American Express (AXP) - Get Report began Friday's session with an ugly earnings-inspired breakdown gap. The stock bounced in the early going but has spent the bulk of the session with a 1% loss. While this is only a slight drop, overhead pressure is building and may prove too heavy for nearby support to hold.
In the near term, American Express investors should keep a close eye on the January lows. A clear break through this key zone could lead to a deep pullback.
On Oct. 20, American Express exploded to the upside following its third-quarter earnings report. The stock surged more than 9% that day, with the help of a big jump in volume. The stock stalled a bit just below the 2016 highs ahead of the election, before beginning a second rally leg on Nov. 9. The stock finished that day at new 2016 highs. Over the next eight weeks, American Express moved steadily higher before running out of steam near $78.

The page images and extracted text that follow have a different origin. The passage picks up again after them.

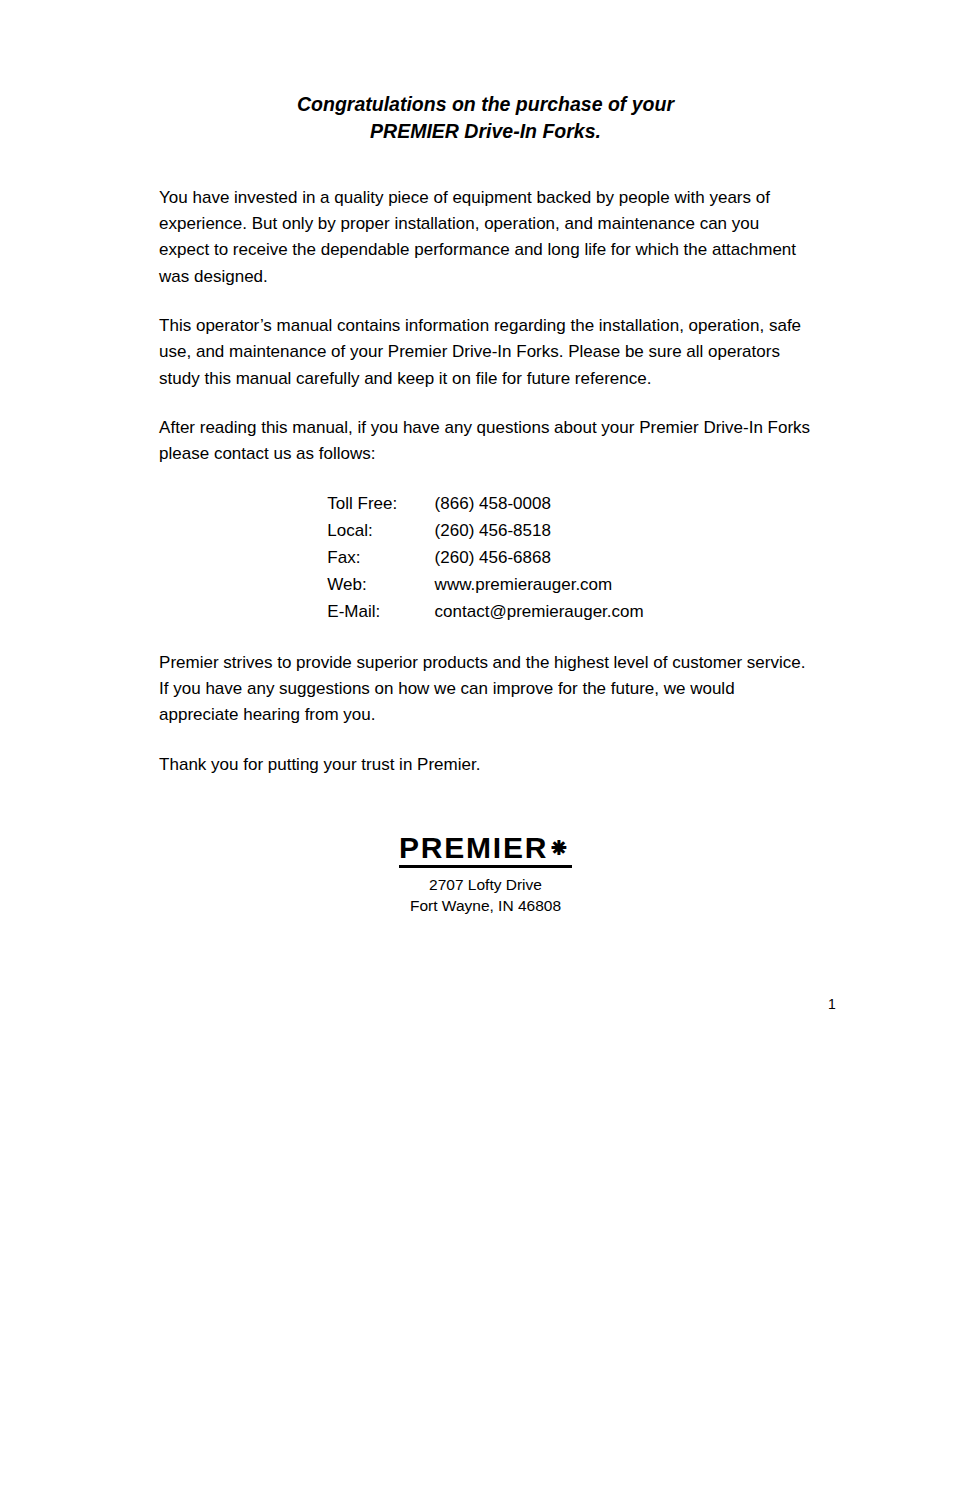Congratulations on the purchase of your
PREMIER Drive-In Forks.
You have invested in a quality piece of equipment backed by people with years of experience. But only by proper installation, operation, and maintenance can you expect to receive the dependable performance and long life for which the attachment was designed.
This operator’s manual contains information regarding the installation, operation, safe use, and maintenance of your Premier Drive-In Forks. Please be sure all operators study this manual carefully and keep it on file for future reference.
After reading this manual, if you have any questions about your Premier Drive-In Forks please contact us as follows:
| Toll Free: | (866) 458-0008 |
| Local: | (260) 456-8518 |
| Fax: | (260) 456-6868 |
| Web: | www.premierauger.com |
| E-Mail: | contact@premierauger.com |
Premier strives to provide superior products and the highest level of customer service. If you have any suggestions on how we can improve for the future, we would appreciate hearing from you.
Thank you for putting your trust in Premier.
PREMIER⁕
2707 Lofty Drive
Fort Wayne, IN 46808
1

Ahead of earnings, American Express stock remained in a very narrow range just below $78. This churn featured accelerated selling pressure, most notably in Thursday's session, which attracted the heaviest downside trade since mid-September. On Friday, downside volume is once again heavy, giving the action over the last two weeks a rather toppy look.
As next week begins, American Express investors should keep a close eye on the January low near $74.75. A clear break of this level could open up the stock to a deep pullback. The stock does have a layer of support in place near the November high of $73.20, but this area may not hold if selling pressure continues to increase.
This article is commentary by an independent contributor. At the time of publication, the author was long AXP.